From the records below, give the number of lines that include the word "click". Add no other words.

**DATA SUPPLIED**
[Start of Attachment]
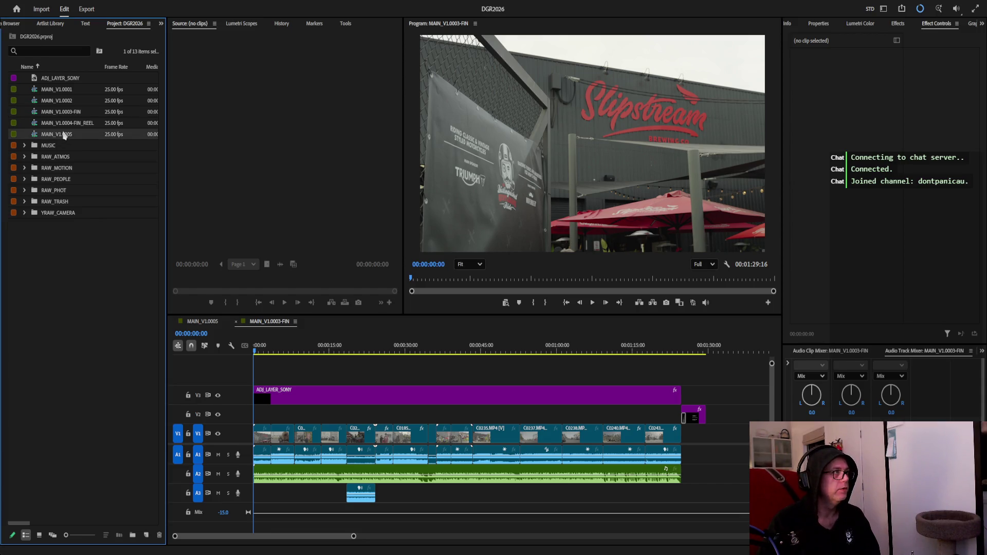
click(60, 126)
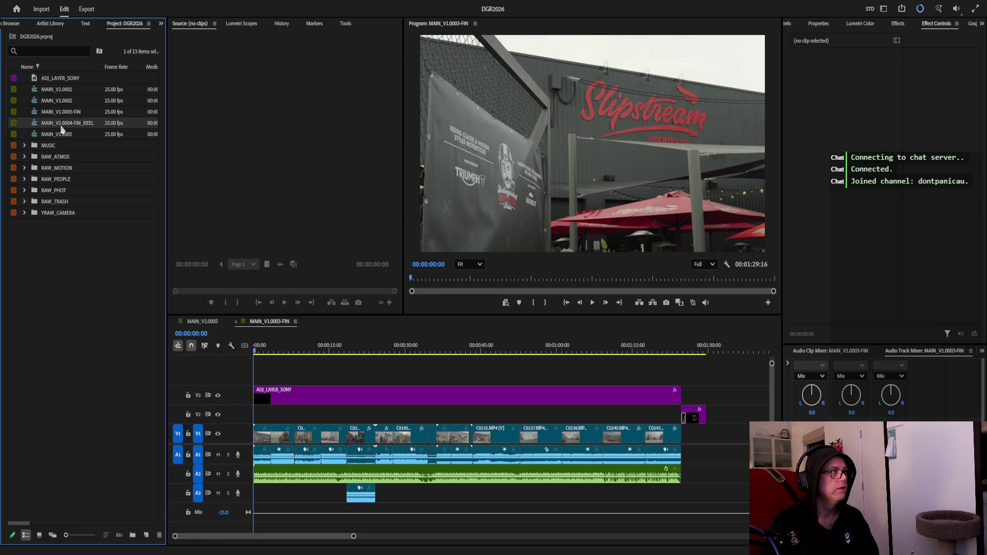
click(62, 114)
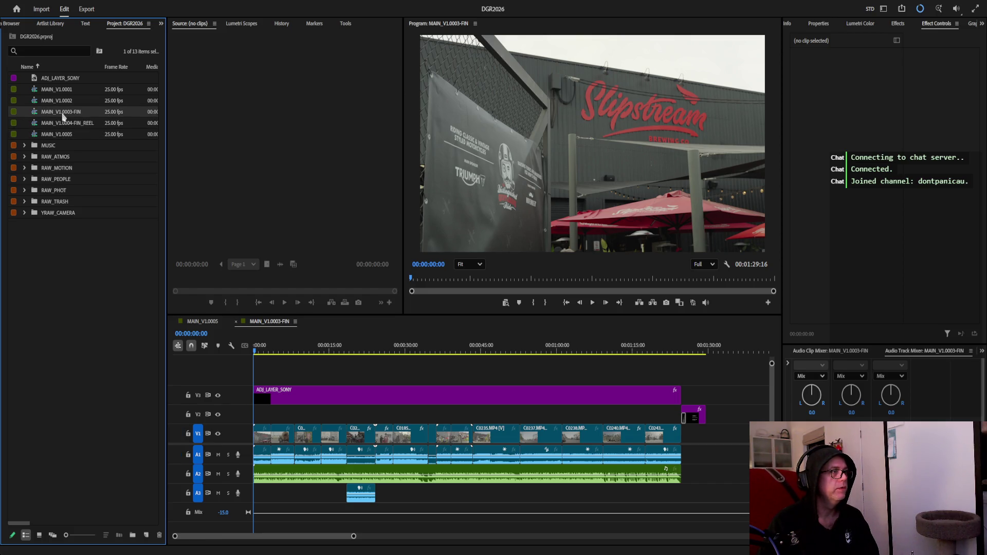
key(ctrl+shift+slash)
[End of Attachment]
[Start of Attachment]
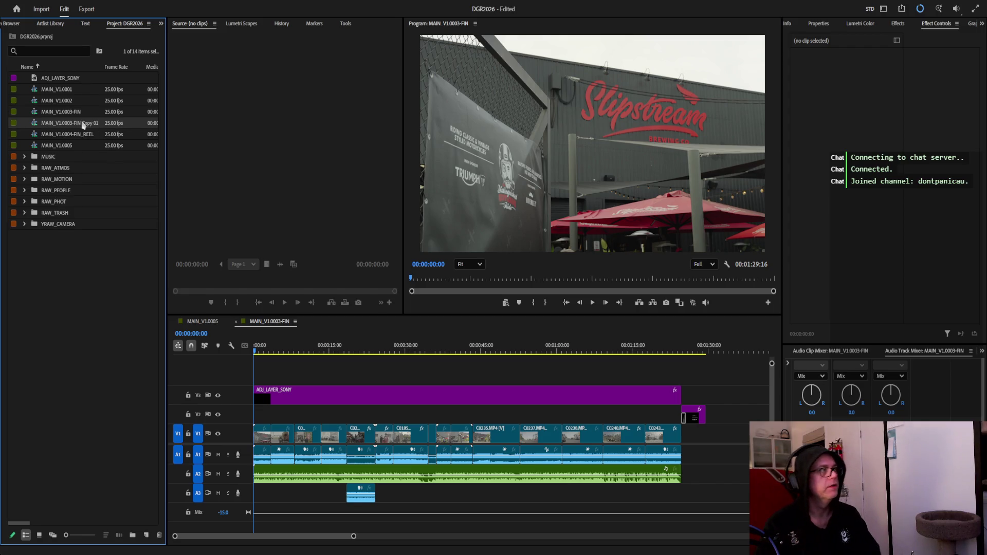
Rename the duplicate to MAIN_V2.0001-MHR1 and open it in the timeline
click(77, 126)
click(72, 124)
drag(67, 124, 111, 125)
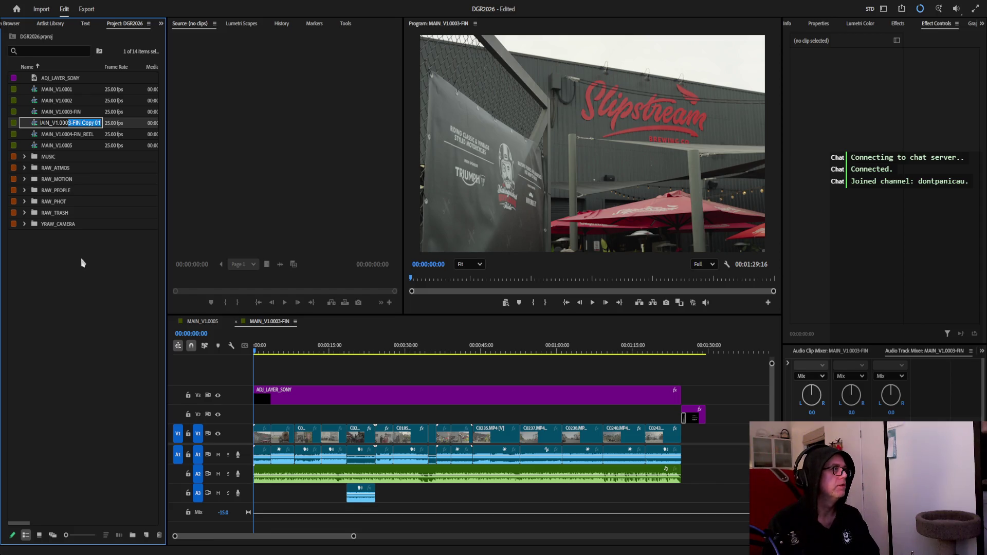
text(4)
[End of Attachment]
**OUTPUT OF THE TASK**
4